### TASK DETAILS
Copy everything in the abstract on VEGF splice variants from "Background: Vascular endothelial" down to "VEGF(121) and VEGF(110) in ovarian cancer tumors.", replacing "isoforms" with "forms".

### EXCERPTED TEXT
════
A new ELISA for use in a 3-ELISA system to assess concentrations of VEGF splice variants and VEGF(110) in ovarian cancer tumors.

Background: Vascular endothelial growth factor (VEGF), which affects tumor angiogenesis, is expressed as different splice variants, including the major isoforms VEGF(165) and VEGF(121), and can be cleaved by plasmin to generate VEGF(110). The amount of VEGF(121) and VEGF(110) in biological samples has not been well studied.

Methods: We developed an ELISA that detects VEGF(165) and VEGF(121) equally, but does not detect VEGF(110). We used this ELISA together with 2 other ELISAs, one detecting VEGF(165) and the other detecting VEGF(165), VEGF(121), and VEGF(110) equally, to assess the concentrations of VEGF(121) and VEGF(110) in ovarian cancer tumors.
════
### EXTRACTED MATERIAL
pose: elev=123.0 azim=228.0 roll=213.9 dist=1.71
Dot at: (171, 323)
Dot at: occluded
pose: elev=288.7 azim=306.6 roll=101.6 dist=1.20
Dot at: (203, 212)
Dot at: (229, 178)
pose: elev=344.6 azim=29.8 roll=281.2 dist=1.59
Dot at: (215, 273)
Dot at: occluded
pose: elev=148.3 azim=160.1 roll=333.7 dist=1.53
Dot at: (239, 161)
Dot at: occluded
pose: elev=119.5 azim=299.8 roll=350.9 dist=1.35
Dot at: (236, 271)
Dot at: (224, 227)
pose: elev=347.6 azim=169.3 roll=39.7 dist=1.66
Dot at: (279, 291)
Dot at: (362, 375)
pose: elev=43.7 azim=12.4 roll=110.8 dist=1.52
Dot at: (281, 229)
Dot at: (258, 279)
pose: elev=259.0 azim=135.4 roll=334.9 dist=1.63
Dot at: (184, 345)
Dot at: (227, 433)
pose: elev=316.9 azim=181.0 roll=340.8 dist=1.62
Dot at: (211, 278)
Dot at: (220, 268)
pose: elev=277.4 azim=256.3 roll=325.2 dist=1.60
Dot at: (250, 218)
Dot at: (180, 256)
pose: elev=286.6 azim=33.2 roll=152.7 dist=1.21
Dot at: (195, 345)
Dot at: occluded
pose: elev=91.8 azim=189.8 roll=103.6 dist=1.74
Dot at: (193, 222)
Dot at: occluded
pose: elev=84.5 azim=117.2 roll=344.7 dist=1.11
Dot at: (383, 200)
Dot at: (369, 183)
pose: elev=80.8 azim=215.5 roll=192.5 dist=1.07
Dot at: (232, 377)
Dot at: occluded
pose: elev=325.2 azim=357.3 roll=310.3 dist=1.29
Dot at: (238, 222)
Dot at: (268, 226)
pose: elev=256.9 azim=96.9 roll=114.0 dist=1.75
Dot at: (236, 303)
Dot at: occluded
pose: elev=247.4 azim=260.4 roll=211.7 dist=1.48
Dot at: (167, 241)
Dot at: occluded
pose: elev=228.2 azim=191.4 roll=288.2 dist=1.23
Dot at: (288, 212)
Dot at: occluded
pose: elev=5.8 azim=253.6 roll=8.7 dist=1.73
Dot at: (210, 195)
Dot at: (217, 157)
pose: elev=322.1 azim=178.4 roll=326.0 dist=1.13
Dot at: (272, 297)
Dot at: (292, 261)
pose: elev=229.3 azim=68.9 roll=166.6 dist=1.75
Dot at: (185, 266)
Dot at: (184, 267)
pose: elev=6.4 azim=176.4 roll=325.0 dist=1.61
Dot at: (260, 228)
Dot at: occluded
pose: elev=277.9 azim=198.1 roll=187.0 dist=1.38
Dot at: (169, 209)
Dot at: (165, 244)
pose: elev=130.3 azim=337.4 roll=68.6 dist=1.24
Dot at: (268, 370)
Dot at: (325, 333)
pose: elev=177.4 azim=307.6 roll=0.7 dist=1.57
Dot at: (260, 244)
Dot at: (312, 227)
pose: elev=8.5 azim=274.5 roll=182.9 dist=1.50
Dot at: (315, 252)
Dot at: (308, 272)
════
### EXPECTED ANSWER
Background: Vascular endothelial growth factor (VEGF), which affects tumor angiogenesis, is expressed as different splice variants, including the major forms VEGF(165) and VEGF(121), and can be cleaved by plasmin to generate VEGF(110). The amount of VEGF(121) and VEGF(110) in biological samples has not been well studied.

Methods: We developed an ELISA that detects VEGF(165) and VEGF(121) equally, but does not detect VEGF(110). We used this ELISA together with 2 other ELISAs, one detecting VEGF(165) and the other detecting VEGF(165), VEGF(121), and VEGF(110) equally, to assess the concentrations of VEGF(121) and VEGF(110) in ovarian cancer tumors.